Activity ::
Since the pictures are not wanted, reproduce only the rest of the records, exactly as given.

Recorded information ::

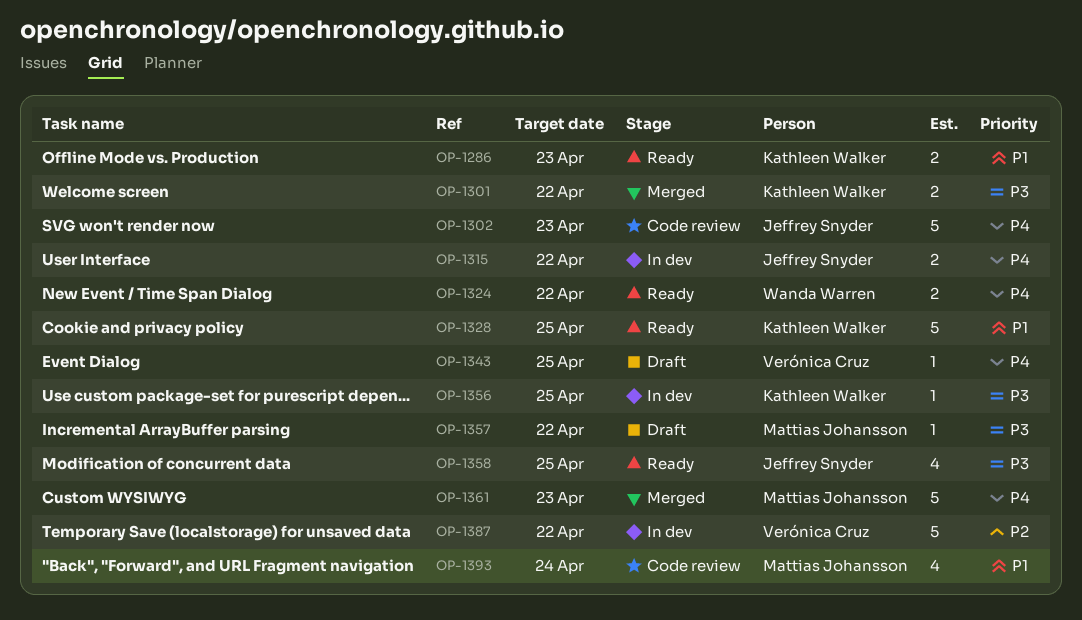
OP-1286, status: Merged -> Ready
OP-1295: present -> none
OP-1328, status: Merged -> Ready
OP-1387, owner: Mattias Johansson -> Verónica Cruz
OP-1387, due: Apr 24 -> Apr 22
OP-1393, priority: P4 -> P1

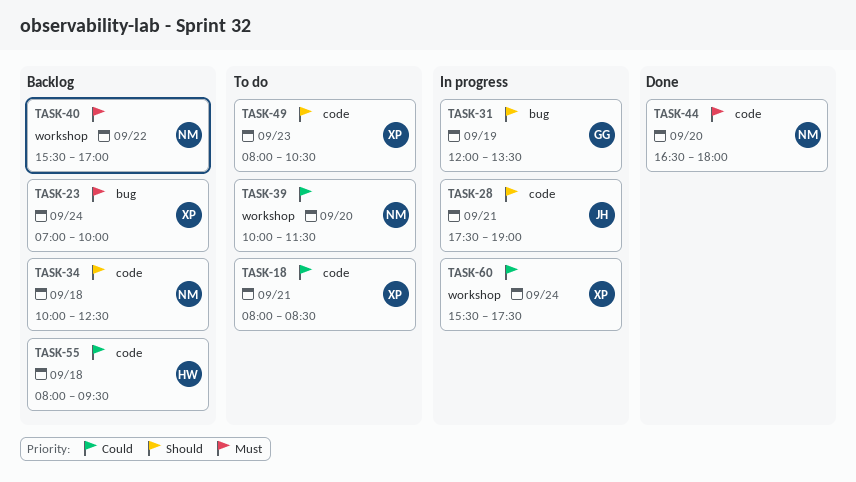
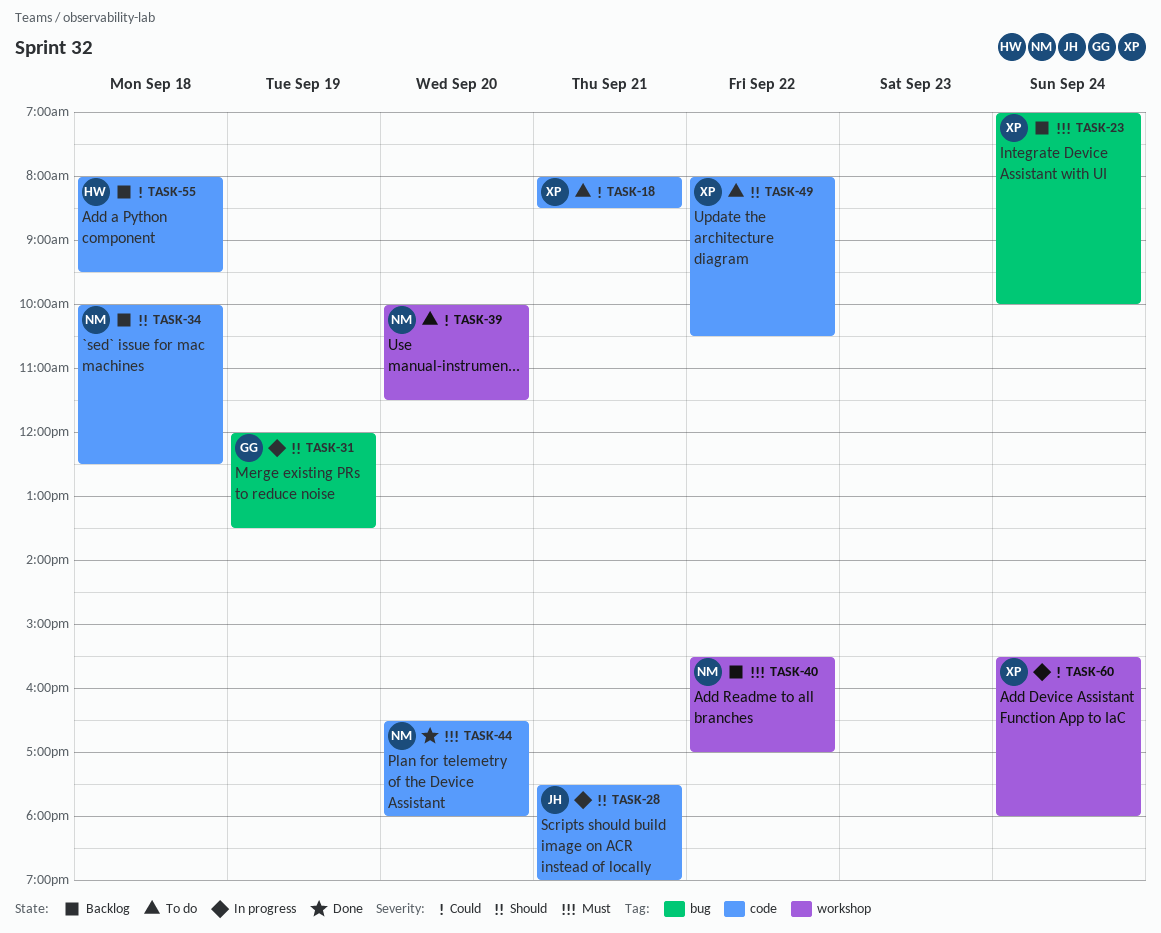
TASK-49, day: Sep 23 -> Sep 22
TASK-60, ends: 17:30 -> 18:00

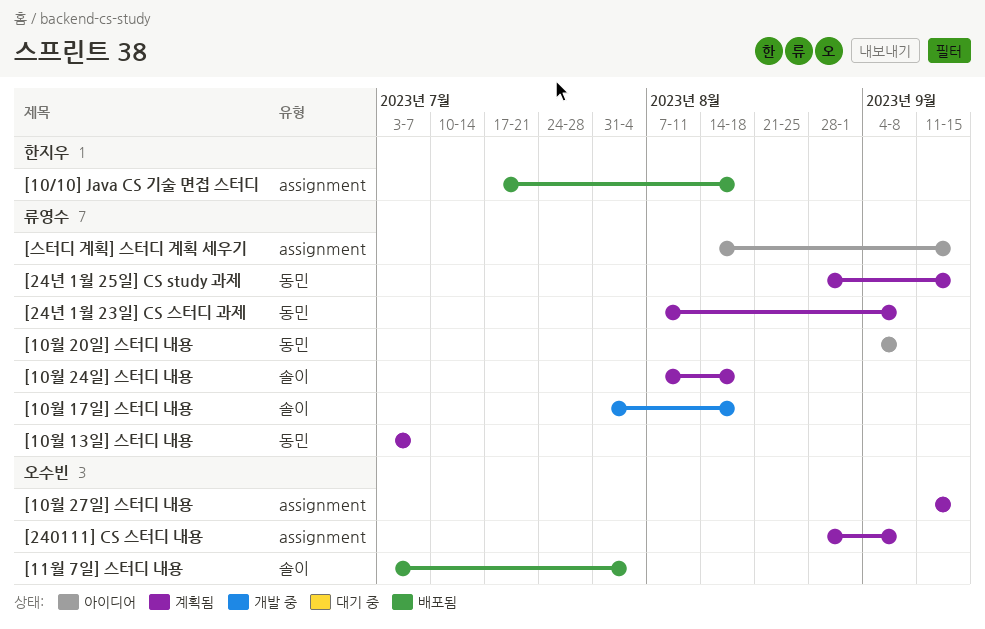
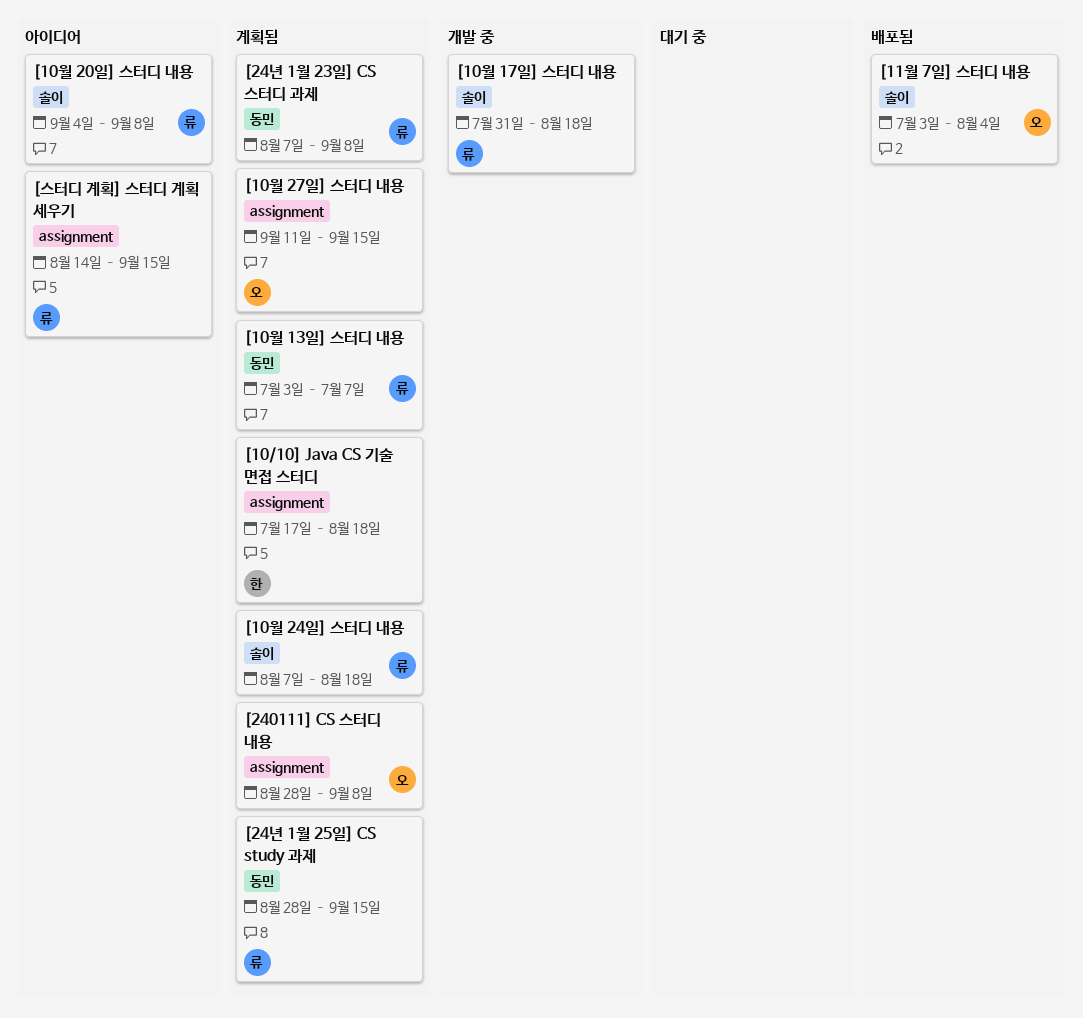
[10/10] Java CS 기술 면접 스터디, status: 배포됨 -> 계획됨
[10월 20일] 스터디 내용, label: 동민 -> 솔이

Answer box ::
OP-1286, status: Merged -> Ready
OP-1295: present -> none
OP-1328, status: Merged -> Ready
OP-1387, owner: Mattias Johansson -> Verónica Cruz
OP-1387, due: Apr 24 -> Apr 22
OP-1393, priority: P4 -> P1

TASK-49, day: Sep 23 -> Sep 22
TASK-60, ends: 17:30 -> 18:00

[10/10] Java CS 기술 면접 스터디, status: 배포됨 -> 계획됨
[10월 20일] 스터디 내용, label: 동민 -> 솔이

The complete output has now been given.